# DOCUMENT TEXT
Court Opinion

ID: 2686794
Source: CourtListenerOpinion
Date Created: 2014-07-31 21:00:33.803787+00
Date Added: 2024-06-11T09:48:08.509593
License: Public Domain

FILED
                               NOT FOR PUBLICATION                                     JUL 31 2014

                                                                                  MOLLY C. DWYER, CLERK
                       UNITED STATES COURT OF APPEALS                               U.S. COURT OF APPEALS

                                FOR THE NINTH CIRCUIT

 UNITED STATES OF AMERICA,                              No. 12-10152

                Plaintiff-Appellee,                     D.C. No. 4:11-cr-3765-TUC-CKJ

   v.
                                                        MEMORANDUM*
 LUIS SIERRA-MARTINEZ,

                Defendant-Appellant.

                      Appeal from the United States District Court
                               for the District of Arizona
                     David S. Doty, Senior District Judge, Presiding

                           Argued and Submitted July 11, 2014
                                San Francisco, California

Before: N.R. SMITH and CHRISTEN, Circuit Judges, and PIERSOL, Senior
District Judge.**

        Luis Sierra-Martinez appeals from the 46-month sentence imposed following

his guilty-plea conviction for illegal reentry after deportation in violation of 8 U.S.C.

         *
              This disposition is not appropriate for publication and is not precedent except as
provided by 9th Cir. R. 36-3.

         **
               The Honorable Lawrence L. Piersol, Senior District Judge for the U.S. District
Court for the District of South Dakota, sitting by designation.
§ 1326(a). We have jurisdiction under 28 U.S.C. § 1291, and we vacate and remand

in part and affirm in part.

# Stored data
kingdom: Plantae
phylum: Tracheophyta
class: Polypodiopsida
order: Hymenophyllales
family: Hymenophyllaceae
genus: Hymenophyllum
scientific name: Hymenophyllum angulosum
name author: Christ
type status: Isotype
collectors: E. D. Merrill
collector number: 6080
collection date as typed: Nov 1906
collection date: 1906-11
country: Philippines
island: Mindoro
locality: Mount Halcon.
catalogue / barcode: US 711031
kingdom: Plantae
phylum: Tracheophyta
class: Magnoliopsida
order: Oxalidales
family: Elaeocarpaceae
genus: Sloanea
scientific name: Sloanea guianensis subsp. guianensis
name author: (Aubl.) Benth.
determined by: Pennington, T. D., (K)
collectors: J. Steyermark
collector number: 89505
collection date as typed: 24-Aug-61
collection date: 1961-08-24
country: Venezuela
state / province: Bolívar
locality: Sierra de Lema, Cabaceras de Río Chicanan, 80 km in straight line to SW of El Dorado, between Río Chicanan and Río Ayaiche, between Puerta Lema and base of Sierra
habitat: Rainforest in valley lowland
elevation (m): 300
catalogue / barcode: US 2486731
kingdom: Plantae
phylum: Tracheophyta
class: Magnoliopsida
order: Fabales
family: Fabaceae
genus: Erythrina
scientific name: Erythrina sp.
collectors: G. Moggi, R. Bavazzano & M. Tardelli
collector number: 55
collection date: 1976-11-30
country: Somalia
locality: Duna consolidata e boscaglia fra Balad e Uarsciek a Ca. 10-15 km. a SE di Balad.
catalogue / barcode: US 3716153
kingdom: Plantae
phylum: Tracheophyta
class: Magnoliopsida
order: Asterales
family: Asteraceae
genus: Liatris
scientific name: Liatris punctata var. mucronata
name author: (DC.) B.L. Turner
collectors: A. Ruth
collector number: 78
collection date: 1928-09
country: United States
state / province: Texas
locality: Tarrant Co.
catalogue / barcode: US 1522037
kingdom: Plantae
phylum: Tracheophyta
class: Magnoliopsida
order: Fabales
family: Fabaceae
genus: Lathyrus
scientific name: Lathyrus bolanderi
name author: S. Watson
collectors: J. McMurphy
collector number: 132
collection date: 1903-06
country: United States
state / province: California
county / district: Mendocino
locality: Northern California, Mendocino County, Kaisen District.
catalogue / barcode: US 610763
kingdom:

# ACTIVITY
Name every judge who appears in the court opinion.

# RESPONSE TO THIS EXERCISE
David S. Doty, N.R. Smith, Christen, Lawrence L. Piersol